NOUVEAUTÉ « La fille de Descartes » par Magnus Florin présenté par Elena BALZAMO

En France, on connait Magnus Florin (né en 1955) – romancier, poète, dramaturge et metteur en scène –   grâce à sa « trilogie » La Pharmacie, Le Jardin et La Banque, traduite entre 2015 et 2022 aux Editions Cambourakis, mais son œuvre est bien plus vaste et attend d’être découverte. Elle s’est agrandie récemment grâce à la publication de la Fille de Descartes, un court roman (comme tous les romans de cet auteur) consacré à l’histoire du voyage maritime du philosophe des Pays-Bas en Suède, en tant qu’invité de la reine Christine, où il arrivera – pour y mourir 6 mois plus tard.

Auteur : Magnus Florin
Titre suédois : Descartes dotter
Nombre de pages : 126
Année de publication : 2023
Editeur : Albert Bonniers förlag
Présenté par : Elena Balzamo, elena.balzamo@free.fr

Si la mort précipitée de Descartes a engendré toutes sortes d’hypothèses et fait l’objet de théories extravagantes, son voyage, une traversée qui dura plusieurs semaines, n’avait pas suscité beaucoup d’intérêt. L’auteur en profite pour imaginer un périple un brin fantasmagorique : Descartes n’est pas le seul passager à bord, il est accompagné de sa fille, décédée à l’âge de cinq ans – ou plutôt de l’esprit de celle-ci.

C’est avec elle que Descartes dialogue lorsqu’il regagne le soir sa cabine, mais elle n’est pas sa seule interlocutrice : le capitaine, la femme de ce dernier, les membres de l’équipage, et même le perroquet du capitaine le sont tout autant. Leurs dialogues qui, pris à part, peuvent paraitre absurdes, forment, pris ensemble, un tissu de réflexions mouvant, on a envie de dire « organique » – où le « cogito » cartésien est appliqué aux phénomènes triviaux du quotidien comme à de hautes sphères métaphysiques.

Le style de Magnus Florin est reconnaissable entre mille.

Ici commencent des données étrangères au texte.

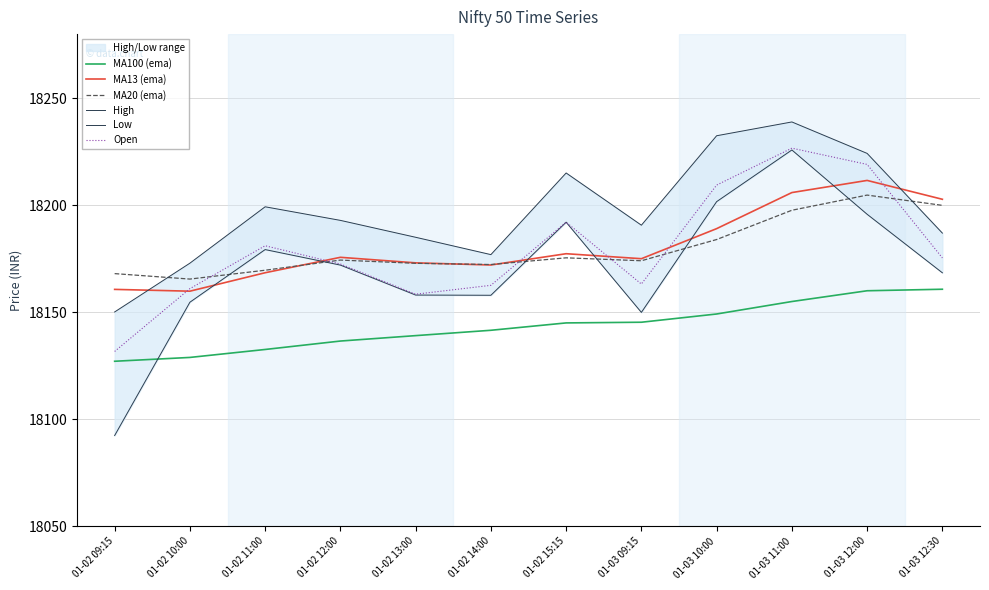

The High series shows 18173.0 at 01-02 10:00. True or false?

True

Homme de théâtre, il est inégalable dans la construction des scénettes légèrement absurdistes, fondées sur des paradoxes, des dialogues qui se révèlent des monologues parallèles (on reconnaît son grand maître, Strindberg), toujours amusants, jamais gratuits.

Une autre comparaison qui vient à l’esprit est celle avec le théâtre de marionnettes. Ce n’est pas un hasard si dans la plupart de ses livres, les personnages n’ont pas de noms propres : car ils incarnent des rôles. Ainsi, dans la Fille de Descartes, nous rencontrons le Capitaine, le Pasteur, le Maître d’équipage, etc., les exceptions étant le philosophe lui-même et sa fille morte, Francine.

Toutes les œuvres de Florin ont un côté théâtre absurde, toutes sont servies par une écriture minimaliste, toutes mettent en scène des personnages qui sont davantage des « emplois » que des « individus » – et malgré cela aucune d’entre elles ne ressemble à aucune autre. C’est le propre d’une véritable originalité, chose rare et qui ne se laisse pas oublier dès qu’on referme le livre.